Lola Mora esculpió la Fuente de Las Nereidas en Roma. A mediados de 1902 la obra llegó a Buenos Aires desarmada en piezas para ser ensamblada. Lola intervino directamente en todo el proceso de armado, contando con la colaboración de sus ayudantes de taller, que también vinieron desde Roma. El primer emplazamiento que tuvo la Fuente fue detrás de la Casa Rosada, a la inauguración oficial no asistió ninguna mujer ya que tantos desnudos juntos eran considerados directamente ofensivos para los ojos de una dama. La crítica la destrozó.
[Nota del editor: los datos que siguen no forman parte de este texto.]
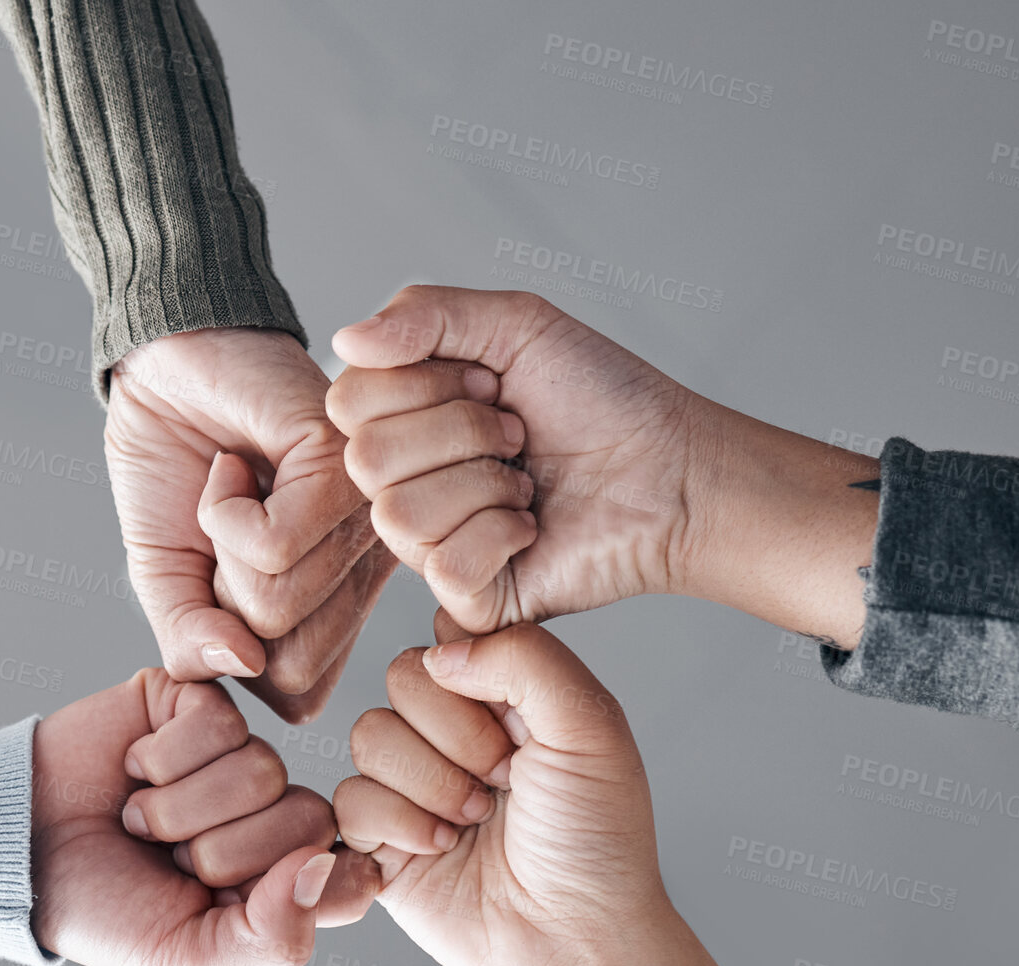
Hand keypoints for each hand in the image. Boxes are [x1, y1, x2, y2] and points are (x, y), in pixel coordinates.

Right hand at [29, 671, 378, 965]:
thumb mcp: (185, 959)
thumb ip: (271, 937)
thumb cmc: (102, 910)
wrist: (19, 848)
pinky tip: (135, 770)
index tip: (247, 899)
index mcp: (283, 882)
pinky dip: (163, 760)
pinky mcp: (199, 705)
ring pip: (263, 769)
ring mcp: (238, 756)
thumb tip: (324, 866)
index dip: (313, 887)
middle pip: (309, 818)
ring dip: (181, 808)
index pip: (354, 876)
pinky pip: (219, 722)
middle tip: (168, 861)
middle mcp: (271, 814)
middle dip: (223, 853)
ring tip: (141, 819)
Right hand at [106, 328, 395, 721]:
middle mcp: (364, 572)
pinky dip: (221, 509)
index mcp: (336, 606)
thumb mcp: (166, 578)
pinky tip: (235, 466)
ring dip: (218, 547)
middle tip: (222, 533)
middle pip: (287, 662)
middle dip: (219, 604)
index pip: (299, 696)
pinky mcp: (343, 470)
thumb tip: (237, 668)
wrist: (166, 370)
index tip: (215, 581)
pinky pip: (273, 544)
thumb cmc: (173, 473)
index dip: (230, 652)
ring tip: (233, 488)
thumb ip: (189, 640)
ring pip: (278, 603)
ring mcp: (362, 521)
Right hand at [328, 287, 879, 647]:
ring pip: (398, 515)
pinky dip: (503, 533)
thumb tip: (343, 340)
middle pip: (366, 459)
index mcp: (403, 420)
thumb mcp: (515, 325)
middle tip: (516, 433)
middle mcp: (404, 484)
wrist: (675, 470)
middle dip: (460, 431)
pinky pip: (444, 565)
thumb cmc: (604, 398)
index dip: (423, 384)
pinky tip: (533, 527)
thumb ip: (423, 313)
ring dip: (484, 484)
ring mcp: (429, 545)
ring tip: (527, 480)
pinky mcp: (466, 598)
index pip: (349, 402)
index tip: (489, 382)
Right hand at [335, 616, 837, 965]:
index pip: (451, 637)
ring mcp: (412, 783)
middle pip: (403, 677)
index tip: (521, 724)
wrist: (576, 939)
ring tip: (476, 821)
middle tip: (504, 782)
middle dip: (458, 736)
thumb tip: (438, 650)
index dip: (476, 675)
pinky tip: (444, 850)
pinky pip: (349, 798)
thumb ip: (524, 656)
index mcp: (504, 694)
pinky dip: (401, 824)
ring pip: (369, 734)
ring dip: (432, 784)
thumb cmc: (597, 840)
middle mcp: (452, 732)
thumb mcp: (590, 725)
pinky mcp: (378, 839)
Se dudó de su autoría, nadie la creía capaz de crear, y mucho menos de esculpir, semejante majestuosidad. Los que creyeron en su talento como artista fueron aún más crueles: la trataron de licenciosa y libidinosa por tener esas imágenes tan sensuales rondando por su cabeza y, para colmo, atreverse a expresarlas de una manera tan realista. Ante el escándalo general no quedó otra que trasladar la obra lo más lejos posible de la ciudad y de la mirada de las personas decentes, por lo que se la confinó a la Costanera Sur (casi la Pampa misma por aquellos años). Lola se enteró del traslado estando en Europa y desesperada volvió a Buenos Aires porque solo ella sabía cómo desarmarla sin romperla, un solo golpe mal dado podía destruir una de sus esculturas para siempre.